I learned a valuable lesson that day. I now carry emergency gear that includes an emergency rescue sled ; extra warm clothing; extra food; lighters, matches and fire starter, a SAM splint, and a big space blanket. If I or my ski partners need a rescue, or have to spend a night out, I want to be prepared. If you wait for the rescue team, you will probably have a long, cold wait. Not because they are incompetent, but because they may be on another rescue or they might not be able to find you, or just because it takes a LONG time to mount a rescue. Trackback(0)
Comments (4)
![]() written by Chris Webster, December 15, 2006
Your emergency gear is missing a bottle of wine. No wonder no one will ski with you. I suppose no chocolate either?

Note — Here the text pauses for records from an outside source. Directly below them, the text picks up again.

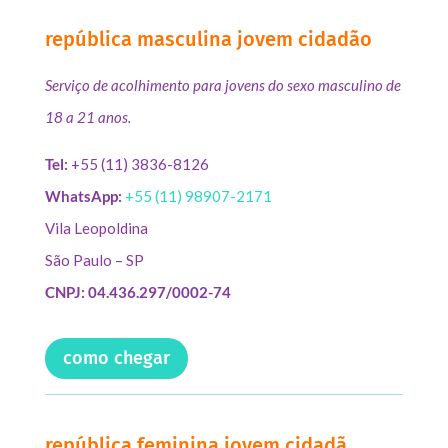
república masculina jovem cidadão
Serviço de acolhimento para jovens do sexo masculino de
18 a 21 anos.
Tel:
+55 (11) 3836-8126
WhatsApp:
+55 (11) 98907-2171
Vila Leopoldina
São Paulo – SP
CNPJ: 04.436.297/0002-74
como chegar
república feminina jovem cidadã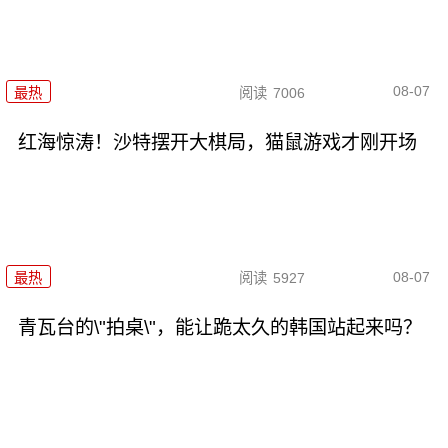
08-07
最热
阅读
7006
红海惊涛！沙特摆开大棋局，猫鼠游戏才刚开场
08-07
最热
阅读
5927
青瓦台的\"拍桌\"，能让跪太久的韩国站起来吗？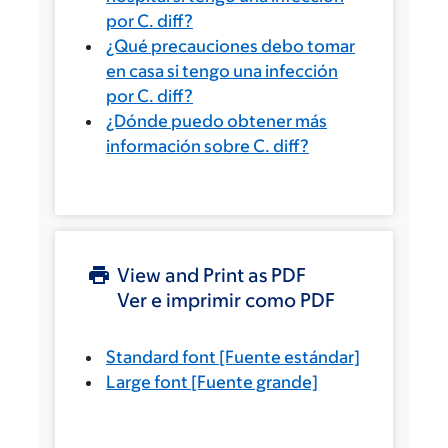
por C. diff?
¿Qué precauciones debo tomar
en casa si tengo una infección
por C. diff?
¿Dónde puedo obtener más
información sobre C. diff?
View and Print as PDF
Ver e imprimir como PDF
Standard font
[Fuente estándar]
Large font
[Fuente grande]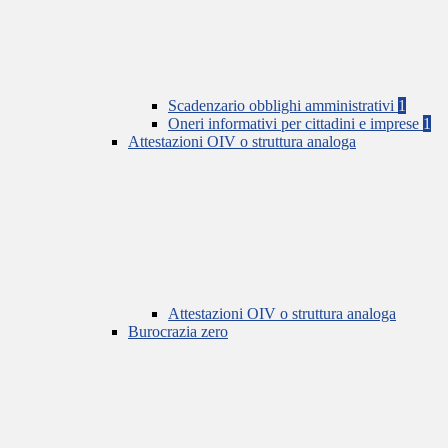
Scadenzario obblighi amministrativi
1
Oneri informativi per cittadini e imprese
1
Attestazioni OIV o struttura analoga
Attestazioni OIV o struttura analoga
Burocrazia zero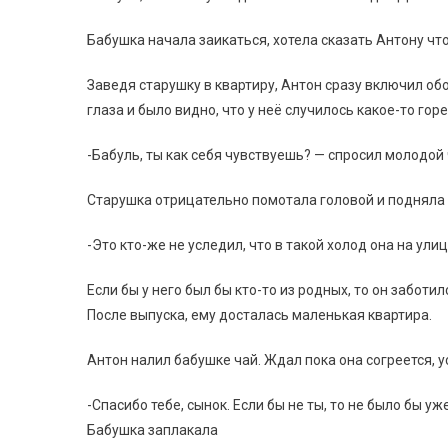
Бабушка начала заикаться, хотела сказать Антону что-
Заведя старушку в квартиру, Антон сразу включил об
глаза и было видно, что у неё случилось какое-то горе
-Бабуль, ты как себя чувствуешь? — спросил молодой
Старушка отрицательно помотала головой и подняла 
-Это кто-же не уследил, что в такой холод она на ули
Если бы у него был бы кто-то из родных, то он заботил
После выпуска, ему досталась маленькая квартира.
Антон налил бабушке чай. Ждал пока она согреется, 
-Спасибо тебе, сынок. Если бы не ты, то не было бы у
Бабушка заплакала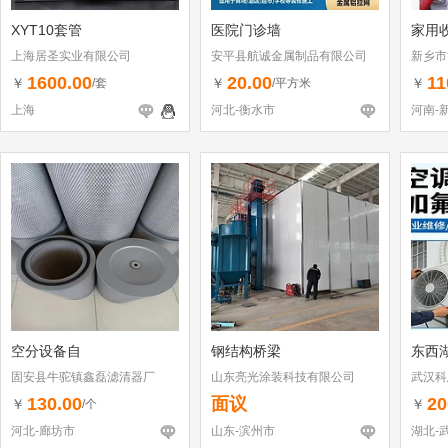
XYT10套管
医院门诊墙
家用
上海居圣实业有限公司
安平县航诚金属制品有限公司
新乡市
1600.00
20.00
11
￥
￥
￥
/套
/平方米
上海
河北-衡水市
河南-
空分设备自
钢结构桥梁
东西
固安县牛驼镇鑫磊滤清器厂
山东亮光涂装科技有限公司
武汉科
130.00
面议
20
￥
￥
/个
河北-廊坊市
山东-滨州市
湖北-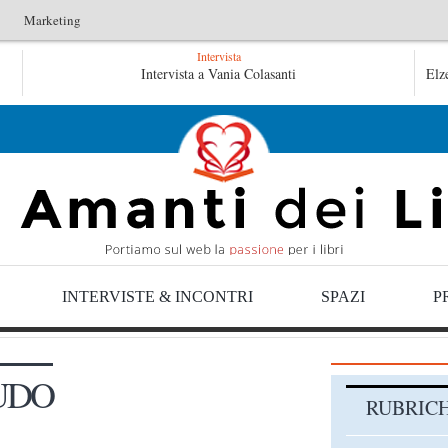
Marketing
Intervista
Tutte le mattine di Sybil – Virginia Evans
Intervista a Vania Colasanti
Elz
L
L’idraulico non verrà – Fruttero & Lucentini
INTERVISTE & INCONTRI
SPAZI
P
UDO
RUBRIC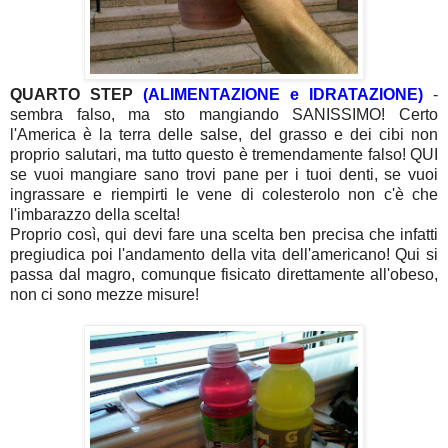
QUARTO STEP
(ALIMENTAZIONE e IDRATAZIONE)
-
sembra falso, ma sto mangiando SANISSIMO! Certo
l'America è la terra delle salse, del grasso e dei cibi non
proprio salutari, ma tutto questo è tremendamente falso! QUI
se vuoi mangiare sano trovi pane per i tuoi denti, se vuoi
ingrassare e riempirti le vene di colesterolo non c'è che
l'imbarazzo della scelta!
Proprio così, qui devi fare una scelta ben precisa che infatti
pregiudica poi l'andamento della vita dell'americano! Qui si
passa dal magro, comunque fisicato direttamente all'obeso,
non ci sono mezze misure!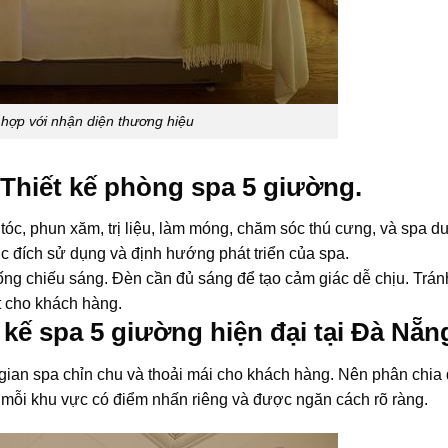
 hợp với nhận diện thương hiệu
Thiết kế phòng spa 5 giường.
óc, phun xăm, trị liệu, làm móng, chăm sóc thú cưng, và spa 
ục đích sử dụng và định hướng phát triển của spa.
ống chiếu sáng. Đèn cần đủ sáng để tạo cảm giác dễ chịu. Trá
t cho khách hàng.
 kế spa 5 giường hiện đại tại Đà Nẵn
 gian spa chỉn chu và thoải mái cho khách hàng. Nên phân chia 
 mỗi khu vực có điểm nhấn riêng và được ngăn cách rõ ràng.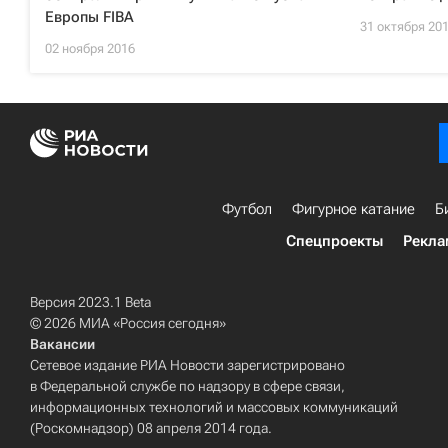
Европы FIBA
31 октября 20
02 ноября 2016
Футбол
Фигурное катание
Б
Спецпроекты
Рекла
Версия 2023.1 Beta
© 2026 МИА «Россия сегодня»
Вакансии
Сетевое издание РИА Новости зарегистрировано
в Федеральной службе по надзору в сфере связи,
информационных технологий и массовых коммуникаций
(Роскомнадзор) 08 апреля 2014 года.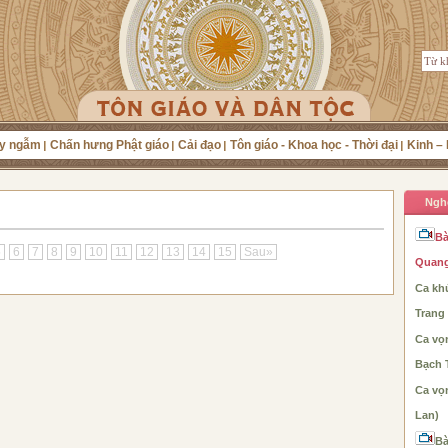
y ngẫm
Chấn hưng Phật giáo
Cải đạo
Tôn giáo - Khoa học - Thời đại
Kinh – 
Ngh
Bà
5
6
7
8
9
10
11
12
13
14
15
Sau»
Quang
Ca khú
Trang
Ca vọ
Bạch 
Ca vọ
Lan)
Bà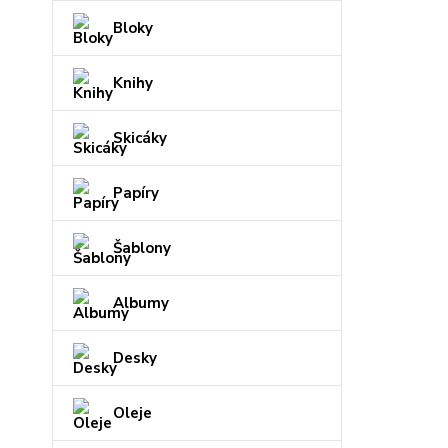
Bloky
Knihy
Skicáky
Papíry
Šablony
Albumy
Desky
Oleje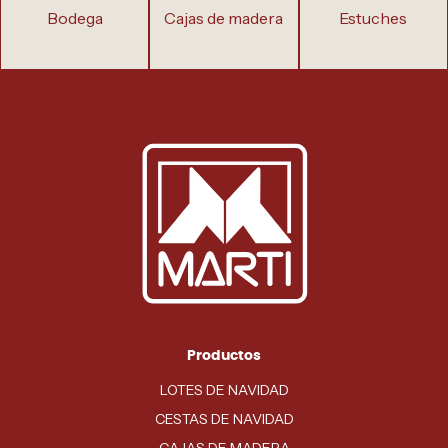
bodega
cajas de madera
estuches
Productos
LOTES DE NAVIDAD
CESTAS DE NAVIDAD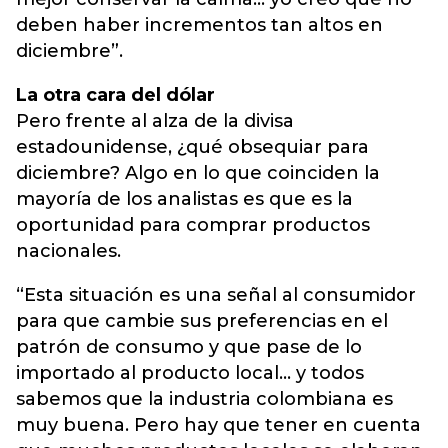
deben haber incrementos tan altos en
diciembre”.
La otra cara del dólar
Pero frente al alza de la divisa
estadounidense, ¿qué obsequiar para
diciembre? Algo en lo que coinciden la
mayoría de los analistas es que es la
oportunidad para comprar productos
nacionales.
“Esta situación es una señal al consumidor
para que cambie sus preferencias en el
patrón de consumo y que pase de lo
importado al producto local... y todos
sabemos que la industria colombiana es
muy buena. Pero hay que tener en cuenta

written by agave afish, December 15, 2006
A TrueProfessional(tm) needs only 3 items in the emergency kit
1) suture kit 2) morphine 3) single shot .410 Smith and Wesson (aim well). -pam written by Steve Raney, February 08, 2007
Don't forget snow/leg saw either.
written by Bob Fortino, January 16, 2008
Almost froze my nuts in Ontario back in 1975. Snow shoeing back to the snow train to meet civilization once again, we didn't see the storm coming (1975 - no compass, no gps, no radio, no sense) The most ill-prepared amongst us, a young college student, wore driving gloves and dress socks (Tick). I was prepared, though - I was prepared to just leave him to the wolves. We had nothing to drink or smoke to cloud our judgment, just dumb fucks on a wilderness jaunt that almost took our nads (Nads).